My novella Fingerbones is now available from Masque Books.
Bones call to bones. Forbidden magic rises. Two women stare death in the eye.
One of the women will perish. The other will discover what it means to be alive.
Colleen Chen over at Tangent Online has this to say about Fingerbones:
This novella is very well done. The characters feel alive, and I was moved by both women’s predicaments without the use of obvious melodrama in the story’s plot points.
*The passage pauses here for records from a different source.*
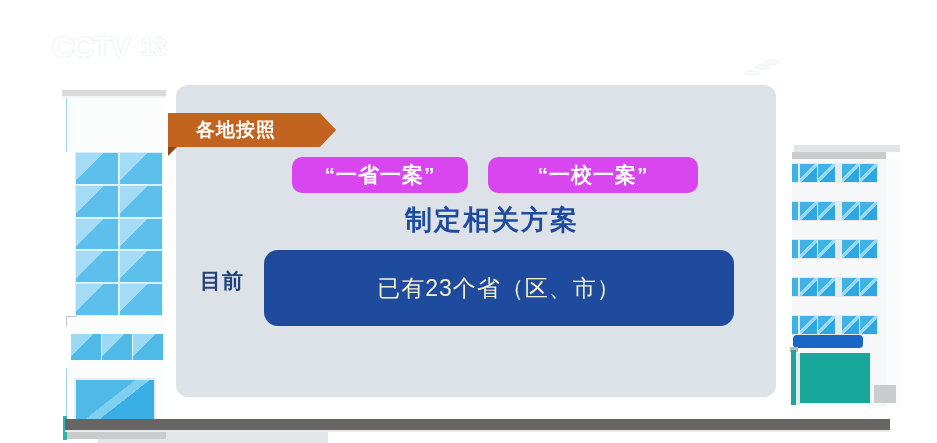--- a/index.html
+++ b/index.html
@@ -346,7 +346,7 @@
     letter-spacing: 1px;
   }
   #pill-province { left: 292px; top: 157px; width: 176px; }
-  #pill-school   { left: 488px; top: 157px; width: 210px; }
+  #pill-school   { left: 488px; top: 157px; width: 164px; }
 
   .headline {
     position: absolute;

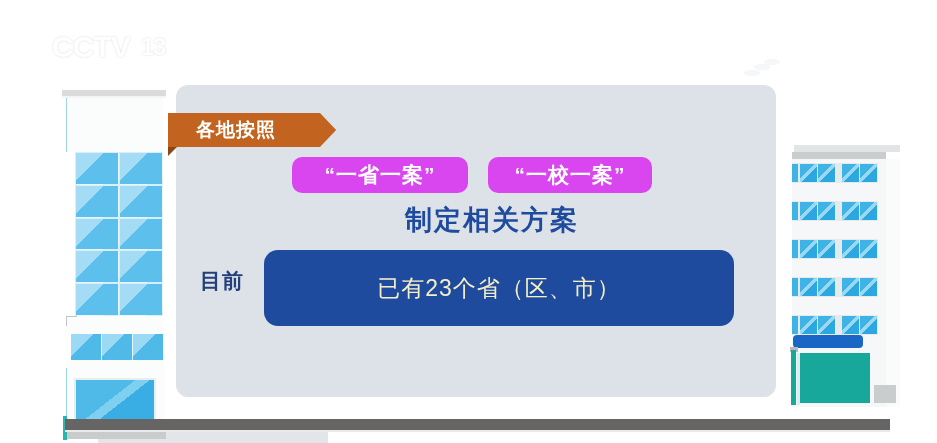--- a/index.html
+++ b/index.html
@@ -350,7 +350,7 @@
 
   .headline {
     position: absolute;
-    left: 192px;
+    left: 176px;
     top: 202px;
     width: 600px;
     text-align: center;

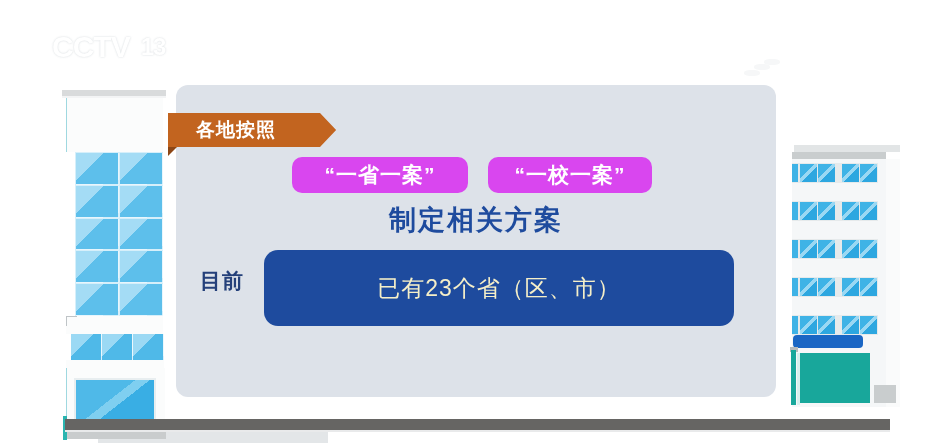--- a/index.html
+++ b/index.html
@@ -391,7 +391,7 @@
   .stat-line {
     color: #f5efc8;
     font-size: 23px;
-    font-weight: normal;
+    font-weight: bold;
     letter-spacing: 1px;
     line-height: 32px;
     white-space: nowrap;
The writing is even-handed and subtle, with the same sort of inner beauty each of these women exhibited. Fairka is defiant, short-sighted but with strength; and rapidly weakening Nusht has a tenacity to her vision that is fueled by wisdom and compassion. Each woman is hobbled by something they cannot control, and this story shows how they find their peace within a greater matrix of life.
Nusht is walking through the graveyard, thinking about ghosts. She stops at her mother’s grave, three round stones in a circle with a fourth on top, each stone as wide as both of her hands put together. This is where her mother’s head reposes, chin tilted back, eyes closed, mouth curved just there, at the corner, where a dimple used to form when she smiled. When the winds come in the late summer season, heralding the onset of endless winter rain, the sands will shift and a foot, or maybe an arm, will be exposed. The limbs will ask questions. How did we get here? Why are we here? Is there no better place for us to rest? The answers, the facts of them, remain buried. Nusht knows only this: her mother is dead, and she is dying. In a month, maybe two, one of these graves will be hers.
Nusht does not want to die. She is not resigned to it. She does not to want to meekly accept her fate, the fate that coalesced yesterday in the shape of her first boil, in the pain of her first headache. One without the other may have spared her. Together they spell the slow decline, the wasting sickness, the sure inevitability of life on Karbesh, which is not a life, but merely a holding pattern, the pattern of waiting and watching and praying to the silent Divines who, it is rumored, sent the women to the island in the first place.
This is Karbesh, the island of ghosts, one of a crescent of islands in the Karbashi archipelago, the farthest island from Karbashi itself and the only one inhabited. One large, parabolic dune borders the sea-facing beach like the half-hump of a sunken camel. Sparse, brown grass spears through its slip-face; between its horns are the graves. Bones wash out to sea and back again. Some never return. This is freedom. This is what the women want. Wash us away, they sing. Wash us clean.
Nusht does not feel dirty. She cannot even say why any one of the women on the island should feel dirty. This, she believes, is the real illness. Even so, Nusht will die. She will lie on her bed in a month or two with seeping sores and dulled eyes, she will cry out in pain sometimes, and other times her lips will swell so badly she’ll be unable to speak. She has seen it happen too many times to shy away from the visions of her own, battered body that keep her awake night after night, when all of the other women and children are sleeping. They do not suffer the same delusion Nusht does, that it doesn’t have to be this way. They sleep soundly, or suffer in their sickness, while Nusht tosses beneath two wool blankets, one hers and one her dead mother’s, sweating as she retraces the pattern of her life, searching for a loophole, for some way out.
It is, perhaps, this delusion that has given Nusht her gift. She discovered it just this morning, on the second day of her plague, when the boil has changed color from red to purple, and the pain in her head has narrowed into one, sharp knifepoint in her left eye. She has, since her mother perished, made this daily pilgrimage to the small pile of stones under which her mother lies. She weaves through the graves, all fifty-four of them, but it is here she stops, beside her mother, gone now these three years, which may as well be an eternity. Nusht misses her mother. She’d been one of the first plague-mothers; she had arrived on Karbesh with the other firsts, and now she is departed with them. Nusht is a second. There are only seconds and thirds on the island now. Nusht will never give birth to a third, she will never give herself to the mute boatmen, not like some of the other women. Why bring a child into this pattern? With the firsts died the knowledge of its origin. Those remaining, like Nusht, only know they were born of ghosts, on the island of ghosts. Perhaps it is not her delusion, after all, that has given her this gift. Perhaps the ghosts themselves are speaking through Nusht, saying, look, we are not yet done with life.